* 提示された抜粋 *

コンサートの記録:クリスティアン・ティーレマン指揮ザクセン・シュターツカペレ・ドレスデン(9月10日)、エッセン・フィルハルモニー。 そして・・・ティーレマン、何処へ?
9月10日、クリスティアン・ティーレマン指揮ザクセン・シュターツカペレのコンサートを聴きました(エッセン・フィルハルモニー)。
これは元々モスクワ、エッセン、ハンブルクと回るツアーだったそうですが、コロナ禍でモスクワがキャンセルになり、エッセンとハンブルクだけになったそうです。
プログラム。
グリーグ《ピアノ協奏曲》ソリストはデニス・マツエフ
ベートーヴェン《交響曲第8番》
エッセン・フィルハルモニーはオペラ劇場のアールト・ムジークテアターと共に広大な公園の中にあります。エッセン中央駅からは歩いてすぐです。
写真の奥に見える白い建物がアールト・ムジークテアター。
大ホールは、エッセンの鉄鋼王クルップ家の当主アルフリート・クルップにちなんで名付けられています。
入り口から階段を上がって左側は小ホールです。パーティー会場としても使われます。
コンサートが始まる前。
休憩で外に出ました。
21時過ぎにはもう暗くなります。
客用入り口と楽屋入り口は隣合わせています。
休憩にはオーケストラの人たちも外に出ています。最近では特に建物内でのマスクが義務なので、外に出てくる人も多いようです。
待機しているメルセデス・ベンツはマツエフ用と言っているのが聞こえました。
突然「Konbanwa」と声をかけられました。

* 課題の条件 *
エッセンでのティーレマン指揮コンサートの記録について、「突然「Konbanwa」と声をかけられました。」の次に来る部分を書きなさい。 これらの記録は、本文とは別の出典から取られたものです。

(保存済みの記録)
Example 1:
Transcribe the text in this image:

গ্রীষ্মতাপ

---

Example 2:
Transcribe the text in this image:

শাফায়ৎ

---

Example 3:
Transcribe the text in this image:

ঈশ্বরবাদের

---

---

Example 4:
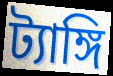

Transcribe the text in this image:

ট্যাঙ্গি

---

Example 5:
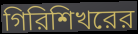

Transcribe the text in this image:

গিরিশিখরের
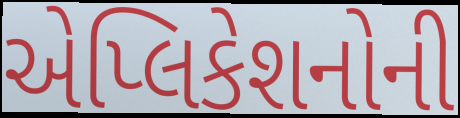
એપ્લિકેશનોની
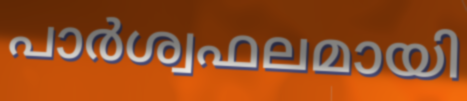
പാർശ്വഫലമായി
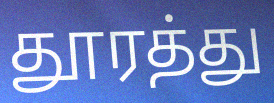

* * *

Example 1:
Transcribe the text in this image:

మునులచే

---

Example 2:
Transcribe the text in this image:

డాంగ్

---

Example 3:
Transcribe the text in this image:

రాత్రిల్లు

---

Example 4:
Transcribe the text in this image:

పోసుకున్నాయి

* 演習の結果 *
オーケストラ・メンバーの1人でした。日本ツアーやマスタークラスの指導者として、何度も日本に行っているそうです。日本が大好きなのだそうです。
彼:日本のコロナ感染状況はいかがですか?
私:ワクチン接種は遅れているし、オリ・パラもあって、なかなか難しい
ようです。
彼:でも日本人はお行儀がいいでしょう?」
(ちゃんとマスクもするし距離も取るから、という意味でよく訊かれます。)
私:コロナははるかに強いですから・・・
彼:では!
コンサート後、拍手に応えるティーレマンとオーケストラ。
ベートーヴェン8番は16型でした(第一ヴァイオリンが16人)。管楽器はそれぞれ2。
ベートーヴェンでもピリオド奏法がほぼ主流になっている現在、非常に珍しい解釈演奏でした。
以前、ドイツの大抵のレストランには『ドイツ・ペッパー・ステーキ』という胡椒を粗挽きしまぶして焼いたステーキがあったのですが、最近はあまり見かけなくなりました。
演奏中、それを思い出していました。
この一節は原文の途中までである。